• PAGE EXTRACT
----------

As for the Spur comparison, the Pistons don't have the best power forward to ever play the game and the Spurs certainly have considered moving Parker (remember they offered Jason Kidd a contract in his last free agent year). The Pistons also don't have 3 championships with their core nor Greg Popovich as their coach. And if they thought they could upgrade his position, I have zero doubt Pop would move Ginobili in a second, not because he doesn't like him (which I'm sure he does) but because he's not sentimental and knows the achieving the goal of winning a championship comes with costs.

Why is the problem either the players or the coach. You can't see flaws in both and act on both?

DisplacedKnick
06-23-2008, 03:59 PM
Those are Dumars' words which I've learned to trust to a great degree. In the interviews and pressers he's had since the playoffs he's said that the team has lost the last three years the same way, they had the talent but not the motivation/intensity.


Isn't that THE description of a coaching problem?

grace
06-23-2008, 04:04 PM
Isn't that THE description of a coaching problem?

Or your team is nothing but a bunch of bozos.

Fool
06-23-2008, 04:15 PM
If you believe it takes a coach to motivate the players, then I guess so. If you think the players should be self-motivated then I imagine you think its THE description of a player personnel problem.

IMO, the coach is partly in charge of the motivation, partly in charge of developing the young talent, and 100% in charge of the game plan. I don't particularly think the game plan was the best that could have been in place, but I don't think Rivers had the best game plans either. But that's sort of besides the point.

DisplacedKnick
06-23-2008, 11:35 PM
If you believe it takes a coach to motivate the players, then I guess so. If you think the players should be self-motivated then I imagine you think its THE description of a player personnel problem.

IMO, the coach is partly in charge of the motivation, partly in charge of developing the young talent, and 100% in charge of the game plan. I don't particularly think the game plan was the best that could have been in place, but I don't think Rivers had the best game plans either. But that's sort of besides the point.

----------

(Source records)
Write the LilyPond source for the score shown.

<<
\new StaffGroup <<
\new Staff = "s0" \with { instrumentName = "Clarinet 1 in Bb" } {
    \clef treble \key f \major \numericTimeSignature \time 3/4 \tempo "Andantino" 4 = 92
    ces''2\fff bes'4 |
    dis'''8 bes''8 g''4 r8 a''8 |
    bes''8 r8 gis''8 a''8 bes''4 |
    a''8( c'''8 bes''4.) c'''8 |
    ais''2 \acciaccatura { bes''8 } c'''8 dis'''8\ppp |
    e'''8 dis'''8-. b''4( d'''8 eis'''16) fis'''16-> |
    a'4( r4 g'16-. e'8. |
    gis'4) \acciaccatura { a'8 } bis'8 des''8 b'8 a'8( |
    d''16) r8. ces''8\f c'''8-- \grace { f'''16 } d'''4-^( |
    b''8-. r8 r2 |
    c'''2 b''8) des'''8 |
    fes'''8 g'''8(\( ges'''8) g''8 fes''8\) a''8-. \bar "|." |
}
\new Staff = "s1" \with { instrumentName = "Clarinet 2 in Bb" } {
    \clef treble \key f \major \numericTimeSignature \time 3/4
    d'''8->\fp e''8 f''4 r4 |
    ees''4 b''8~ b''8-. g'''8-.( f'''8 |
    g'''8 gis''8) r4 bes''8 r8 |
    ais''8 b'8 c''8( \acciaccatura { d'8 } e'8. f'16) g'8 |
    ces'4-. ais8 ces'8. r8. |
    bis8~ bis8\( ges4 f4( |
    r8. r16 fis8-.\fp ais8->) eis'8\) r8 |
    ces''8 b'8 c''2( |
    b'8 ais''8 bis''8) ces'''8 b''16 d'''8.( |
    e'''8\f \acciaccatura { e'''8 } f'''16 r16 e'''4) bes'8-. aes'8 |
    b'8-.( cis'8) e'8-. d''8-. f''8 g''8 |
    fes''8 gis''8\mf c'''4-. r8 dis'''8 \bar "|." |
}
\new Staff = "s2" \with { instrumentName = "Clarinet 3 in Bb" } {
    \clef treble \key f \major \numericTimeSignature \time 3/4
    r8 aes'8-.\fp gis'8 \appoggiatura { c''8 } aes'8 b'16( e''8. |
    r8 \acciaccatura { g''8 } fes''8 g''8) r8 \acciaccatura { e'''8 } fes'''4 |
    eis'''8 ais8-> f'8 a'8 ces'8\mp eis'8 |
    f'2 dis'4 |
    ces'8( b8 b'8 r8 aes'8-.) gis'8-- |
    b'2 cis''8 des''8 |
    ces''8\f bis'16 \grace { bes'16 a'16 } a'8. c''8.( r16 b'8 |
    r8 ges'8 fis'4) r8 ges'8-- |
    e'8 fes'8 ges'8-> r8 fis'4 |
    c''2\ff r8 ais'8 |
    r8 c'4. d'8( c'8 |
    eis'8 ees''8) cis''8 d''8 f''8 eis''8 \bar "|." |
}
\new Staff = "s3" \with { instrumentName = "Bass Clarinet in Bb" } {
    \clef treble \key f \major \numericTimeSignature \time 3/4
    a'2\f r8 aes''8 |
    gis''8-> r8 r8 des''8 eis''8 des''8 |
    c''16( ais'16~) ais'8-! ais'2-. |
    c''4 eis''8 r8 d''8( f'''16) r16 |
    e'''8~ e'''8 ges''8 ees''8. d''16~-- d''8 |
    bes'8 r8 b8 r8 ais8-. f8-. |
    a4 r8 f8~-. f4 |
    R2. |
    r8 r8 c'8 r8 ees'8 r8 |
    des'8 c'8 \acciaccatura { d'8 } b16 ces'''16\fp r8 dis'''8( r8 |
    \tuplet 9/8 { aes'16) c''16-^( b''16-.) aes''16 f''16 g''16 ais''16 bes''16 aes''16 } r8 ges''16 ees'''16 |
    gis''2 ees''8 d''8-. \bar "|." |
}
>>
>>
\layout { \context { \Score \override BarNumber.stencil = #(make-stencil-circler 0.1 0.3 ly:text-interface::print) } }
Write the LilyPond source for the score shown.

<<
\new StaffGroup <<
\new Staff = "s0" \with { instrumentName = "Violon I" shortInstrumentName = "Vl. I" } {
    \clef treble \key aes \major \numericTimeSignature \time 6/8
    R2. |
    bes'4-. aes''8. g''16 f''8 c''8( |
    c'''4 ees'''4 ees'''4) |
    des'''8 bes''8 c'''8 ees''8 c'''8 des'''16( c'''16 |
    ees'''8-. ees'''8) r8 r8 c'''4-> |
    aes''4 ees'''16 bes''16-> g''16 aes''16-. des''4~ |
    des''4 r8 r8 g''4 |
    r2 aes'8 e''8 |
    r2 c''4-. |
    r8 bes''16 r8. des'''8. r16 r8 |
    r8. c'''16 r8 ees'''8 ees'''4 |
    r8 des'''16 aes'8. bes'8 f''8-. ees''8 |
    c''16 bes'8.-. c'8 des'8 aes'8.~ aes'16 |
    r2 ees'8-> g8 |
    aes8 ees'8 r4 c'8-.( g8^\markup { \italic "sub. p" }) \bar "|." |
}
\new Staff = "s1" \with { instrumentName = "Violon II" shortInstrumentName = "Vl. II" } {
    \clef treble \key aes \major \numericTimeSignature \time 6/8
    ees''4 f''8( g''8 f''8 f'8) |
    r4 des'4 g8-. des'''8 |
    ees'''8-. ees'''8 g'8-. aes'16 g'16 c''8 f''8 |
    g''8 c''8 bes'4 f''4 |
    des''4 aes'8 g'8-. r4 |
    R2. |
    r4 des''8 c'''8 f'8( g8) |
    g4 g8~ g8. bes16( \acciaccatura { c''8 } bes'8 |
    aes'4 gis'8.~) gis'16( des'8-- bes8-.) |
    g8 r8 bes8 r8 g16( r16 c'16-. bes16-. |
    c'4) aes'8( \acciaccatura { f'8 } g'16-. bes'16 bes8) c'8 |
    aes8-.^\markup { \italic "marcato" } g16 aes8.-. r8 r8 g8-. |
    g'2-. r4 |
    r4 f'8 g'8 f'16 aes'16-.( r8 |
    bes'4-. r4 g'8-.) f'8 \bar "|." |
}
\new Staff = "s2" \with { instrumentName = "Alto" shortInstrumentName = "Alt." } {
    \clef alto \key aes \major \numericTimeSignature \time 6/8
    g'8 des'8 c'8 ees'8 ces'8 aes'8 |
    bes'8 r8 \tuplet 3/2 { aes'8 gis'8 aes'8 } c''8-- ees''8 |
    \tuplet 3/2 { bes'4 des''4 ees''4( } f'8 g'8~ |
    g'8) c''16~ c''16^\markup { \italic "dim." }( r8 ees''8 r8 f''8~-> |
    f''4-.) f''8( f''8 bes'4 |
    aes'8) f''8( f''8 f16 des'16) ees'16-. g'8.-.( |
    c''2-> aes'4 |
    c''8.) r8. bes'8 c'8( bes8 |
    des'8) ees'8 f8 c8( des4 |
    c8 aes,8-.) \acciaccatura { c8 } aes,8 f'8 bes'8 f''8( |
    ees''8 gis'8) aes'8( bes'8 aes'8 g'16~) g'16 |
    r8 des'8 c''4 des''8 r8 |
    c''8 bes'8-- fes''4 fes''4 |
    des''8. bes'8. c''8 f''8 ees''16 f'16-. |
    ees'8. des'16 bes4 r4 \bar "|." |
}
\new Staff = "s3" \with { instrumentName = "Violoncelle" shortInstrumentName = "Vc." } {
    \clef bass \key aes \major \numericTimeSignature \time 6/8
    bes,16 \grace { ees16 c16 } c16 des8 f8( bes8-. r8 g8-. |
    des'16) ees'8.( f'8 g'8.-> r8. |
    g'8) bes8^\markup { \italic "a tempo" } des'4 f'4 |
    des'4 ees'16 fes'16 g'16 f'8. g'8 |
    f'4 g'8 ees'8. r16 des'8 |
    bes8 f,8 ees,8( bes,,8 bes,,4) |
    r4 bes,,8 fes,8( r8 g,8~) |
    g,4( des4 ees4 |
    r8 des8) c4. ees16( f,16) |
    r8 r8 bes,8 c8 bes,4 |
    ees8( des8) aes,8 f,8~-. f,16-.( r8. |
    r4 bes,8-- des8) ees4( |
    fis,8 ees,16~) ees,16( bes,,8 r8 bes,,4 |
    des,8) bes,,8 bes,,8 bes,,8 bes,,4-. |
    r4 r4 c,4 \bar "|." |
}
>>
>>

----------

• TASKS FOR THIS EXERCISE
A) Answer these about the Pistons thread:
(i) Whom did the Spurs offer a contract in his last free agent year?
(ii) In DisplacedKnick's post at 03:59 PM, whose words has the writer learned to trust?
(iii) In Fool's post, what is the coach 100% in charge of?
B) Transcribe everything in the Pistons thread from "Why is the problem" down to "not the motivation/intensity.".

• SOLUTIONS BY TASK
A)
(i) Jason Kidd
(ii) Dumars'
(iii) The game plan

B)
Why is the problem either the players or the coach. You can't see flaws in both and act on both?

DisplacedKnick
06-23-2008, 03:59 PM
Those are Dumars' words which I've learned to trust to a great degree. In the interviews and pressers he's had since the playoffs he's said that the team has lost the last three years the same way, they had the talent but not the motivation/intensity.